I doubt Paul was anything but a Temple thug working for the Sadducees who sent him on a mission from God to take out some leaders of the Church. Bragging about his Roman citizenship would disqualify him from ever having been a Pharisee like any we know of at least.

Paul is the founder of present day Christianity, not Jesus. Christianity today is the Hellenized pagan Pauline version.
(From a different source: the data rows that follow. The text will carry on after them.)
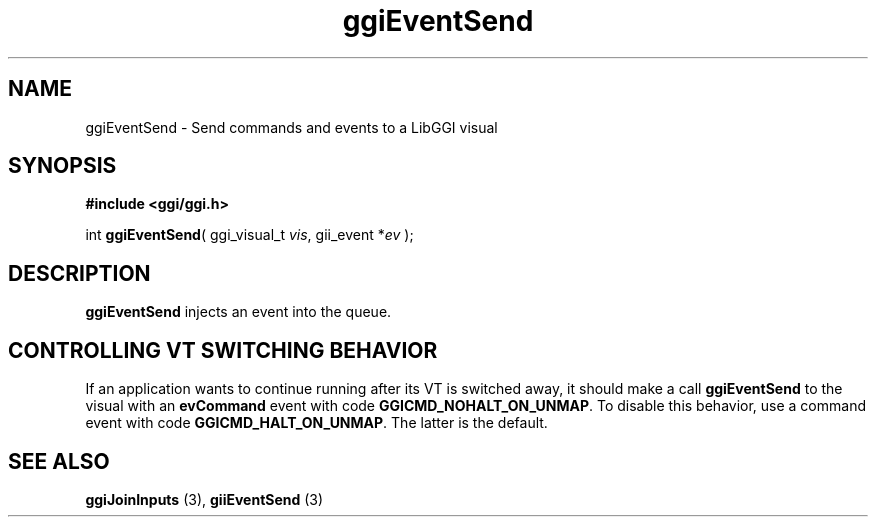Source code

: .TH "ggiEventSend" 3 GGI
.SH NAME
ggiEventSend \- Send commands and events to a LibGGI visual
.SH SYNOPSIS
\fB#include <ggi/ggi.h>\fR

int \fBggiEventSend\fR( ggi_visual_t \fIvis\fR,  gii_event *\fIev\fR );
.SH DESCRIPTION
\fBggiEventSend\fR injects an event into the queue.
.SH CONTROLLING VT SWITCHING BEHAVIOR
If an application wants to continue running after its VT is switched away, it should make a call \fBggiEventSend\fR to the visual with an \fBevCommand\fR event with code \fBGGICMD_NOHALT_ON_UNMAP\fR.  To disable this behavior, use a command event with code \fBGGICMD_HALT_ON_UNMAP\fR. The latter is the default.
.SH SEE ALSO
\fBggiJoinInputs\fR (3), \fBgiiEventSend\fR (3)  
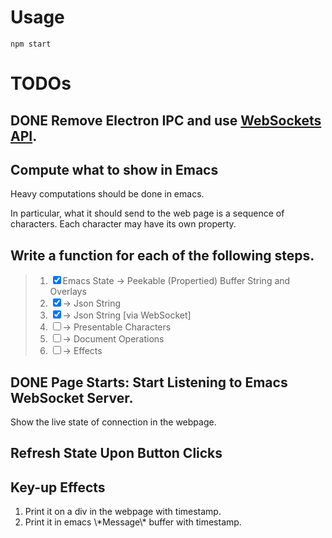 * Usage

#+begin_src shell
npm start
#+end_src

* TODOs

** DONE Remove Electron IPC and use [[https://developer.mozilla.org/en-US/docs/Web/API/WebSockets_API][WebSockets API]].

** Compute what to show in Emacs

Heavy computations should be done in emacs.

In particular, what it should send to the web page is a sequence of
characters. Each character may have its own property.

** Write a function for each of the following steps.

#+begin_quote
1. [X] Emacs State -> Peekable (Propertied) Buffer String and Overlays
2. [X]             -> Json String
3. [X]             -> Json String [via WebSocket]
4. [ ]             -> Presentable Characters
5. [ ]             -> Document Operations
6. [ ]             -> Effects
#+end_quote

** DONE Page Starts: Start Listening to Emacs WebSocket Server.

Show the live state of connection in the webpage.

** Refresh State Upon Button Clicks

** Key-up Effects

1. Print it on a div in the webpage with timestamp.
2. Print it in emacs \*Message\* buffer with timestamp.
The COG's and get into law/grace problems trying to include him as of one mind with James, Peter and John, who frankly, Paul hated and they him. (Gal 1-2) Add to that the books added in the name of Paul after he died to promote Church disciplines and we have a mess.

Perhaps Paul's thorn in the flesh was unexpressed gayness. He certainly was a troubled man who "beat himself into subjection..." strange.

I was the same way at 10 or 11! Always the Bible questions. I was a goofy kid, way too serious and made a goofy pastor..ha.

Douglas Becker said...

And to think that James used to fill in by taking classes for "Doc" Meredith when the "leading evangelist" was away from Pasadena...

Now here's an amusing thought: Perhaps Dr. Tabor can join Dr. Germano to teach at Living University. Who would be better qualified than someone who has already taken Dr. Merrydebt's classes?

XCGMouse said...

Like history, the idea of sex hadn't been invented yet.

The Greeks didn't think it was a substantial enough concept to warrant it's own category.

No male in Greek society could ascribe to a philosophical position of "being" responsible when a young unmarried women became pregnant in the village.

Later, from a historical perspective, villagers found this not to be the case.

Corky said...

DennisDiehl said...
"There is a very unreal almost erie disconnect in the NT concerning human relationships and sexuality."

Well, you know . . . "the end of all things is at hand" and all that, so what would the purpose of getting married and starting families be?

What with the "short work" that God had "predestinated us" (the first century Christians) to do, there would be no reason to make any future plans since "the time is short".

You know, it's really sad if Paul was wrong about that generation being the end time generation. However, what would be scary is that if he was right and the brief "day of salvation" is long gone.

It'd be something if the "rapture", as the orthodox call it, already occurred 1,900+ years ago. That would mean we're all in the same boat - the left behind boat.